What is Rl4-Skills.mdc?
Each Snapshot also updates: {workspace_root}/.cursor/rules/Rl4-Skills.mdc This file contains: DO rules, DON'T rules, architectural constraints, lessons extracted from real regressions, guardrails derived from actual mistakes. This is how RL4 prevents your AI from repeating the same errors. Instead of manually writing rules, RL4 builds them from evidence. When your LLM runs through MCP, these skills are injected automatically. Over time, your assistant aligns with your project.
How does RL4 work across Cursor, VSCode, and Claude Code?
RL4 works with: Cursor, VSCode, Claude Code CLI. You can: switch chats, switch sessions, switch LLM providers. Your project memory remains intact. All structured memory lives in {workspace_root}/.rl4/. The memory belongs to the project — not the model.
What is headless (MCP) vs manual mode?
**Manual (Webview):** Click buttons, run Snapshots manually, inspect memory. **Headless (via MCP):** Use tool calls like run_snapshot(), search_context(). This allows agents to: retrieve structured context, query timeline and evidence, operate with full project awareness. Headless mode turns RL4 into a reasoning middleware.
Can RL4 restore a project?
Yes. Because RL4 uses structured snapshots and a content store, it can: reconstruct a workspace state, replay what happened, provide proof-based explanations. It's not just logs. It's a replayable memory layer.
Does RL4 modify my code?
No. RL4 observes, structures, and stores metadata. It does not alter your source files. Your code remains untouched.
Is RL4 local-first?
Yes. All core memory lives locally inside {workspace_root}/.rl4/. You are not locked into a cloud memory box. The memory moves with your repository.
What makes RL4 different from Git history?
Git tracks diffs. RL4 tracks: decisions, context, reasoning, regressions, constraints, chat history, IDE activity. Git tells you what changed. RL4 tells you what happened — and why.
When should I run a Snapshot?
Recommended moments: after completing a feature, after fixing a bug, before switching LLM, before refactoring, at the end of a session, before handing work to another agent. Think of Snapshot as: "Synchronize memory with reality."
What is RL4 in a nutshell?
RL4 turns your project into: a persistent memory system, a replayable timeline, a proof-based reasoning ledger, a constraint-aware AI environment — without requiring you to manage any files manually.

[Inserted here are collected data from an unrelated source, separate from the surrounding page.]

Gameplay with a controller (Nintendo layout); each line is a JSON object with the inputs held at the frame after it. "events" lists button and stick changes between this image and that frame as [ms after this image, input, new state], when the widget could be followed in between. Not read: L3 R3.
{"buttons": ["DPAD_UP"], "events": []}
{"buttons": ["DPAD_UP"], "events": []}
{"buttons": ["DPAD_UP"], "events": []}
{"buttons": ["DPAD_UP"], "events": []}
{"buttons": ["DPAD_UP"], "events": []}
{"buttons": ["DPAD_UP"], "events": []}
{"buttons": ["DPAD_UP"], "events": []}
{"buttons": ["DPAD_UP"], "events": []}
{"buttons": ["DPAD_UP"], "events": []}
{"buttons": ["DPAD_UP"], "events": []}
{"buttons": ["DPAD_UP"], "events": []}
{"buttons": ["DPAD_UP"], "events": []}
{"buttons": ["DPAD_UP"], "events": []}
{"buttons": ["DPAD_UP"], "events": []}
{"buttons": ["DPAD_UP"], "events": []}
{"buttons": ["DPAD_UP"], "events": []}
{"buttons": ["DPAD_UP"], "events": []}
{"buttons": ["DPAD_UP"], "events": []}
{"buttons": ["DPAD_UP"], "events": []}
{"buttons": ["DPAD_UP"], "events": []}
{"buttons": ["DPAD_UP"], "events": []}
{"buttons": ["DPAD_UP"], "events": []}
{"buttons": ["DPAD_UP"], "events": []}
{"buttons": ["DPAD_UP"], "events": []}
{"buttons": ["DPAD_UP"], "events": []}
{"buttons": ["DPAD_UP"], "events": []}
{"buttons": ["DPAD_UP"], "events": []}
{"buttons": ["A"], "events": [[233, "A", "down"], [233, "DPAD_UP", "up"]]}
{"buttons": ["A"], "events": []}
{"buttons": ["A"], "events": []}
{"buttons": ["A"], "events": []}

What exactly does RL4 Cursor capture?
RL4 Cursor builds an RCEP™ snapshot from your selected Cursor chat history. It extracts: - Topics discussed with weights - Decisions made with timestamps - Constraints and rules established - Timeline summary - Evidence Pack: file events, IDE activity signals, workspace state
What sources does RL4 Cursor scan?
It scans Cursor local storage (workspace/global DB when available) and can fall back to an exported cursor-aiService.generations.json if needed. The scan is read-only and doesn't modify your Cursor data.
Can I switch models mid-project without re-briefing?
Yes — that's the core value. Generate a snapshot in Cursor, then paste it into Claude, ChatGPT, Gemini, or any other LLM. The new model receives your full context: what you built, what you decided, what constraints apply.
What time ranges can I select?
Quick options include: - "Since first prompt ever" — Full history - "Since last snapshot end" — Incremental capture - "Last 30 min" / "Today" — Recent work only You can also filter by specific threads if you only want certain conversations.
What are the compression modes?
- **Compact** (recommended): Smallest structured snapshot, fastest to generate. Works for 90% of cases. - **Ultra+**: Compact + a "meaning layer" with mini summary and checklist. More context for complex projects. - **Full Transcript**: Complete conversation history. Only for short threads — can be too large for most LLMs.
What does mono-thread vs multi-thread mean?
A thread is a single Cursor chat conversation. - **Mono-thread**: One thread per snapshot. Cleanest, most focused. - **Multi-thread**: Bundle multiple conversations into one snapshot. Useful when your work spans several chat sessions.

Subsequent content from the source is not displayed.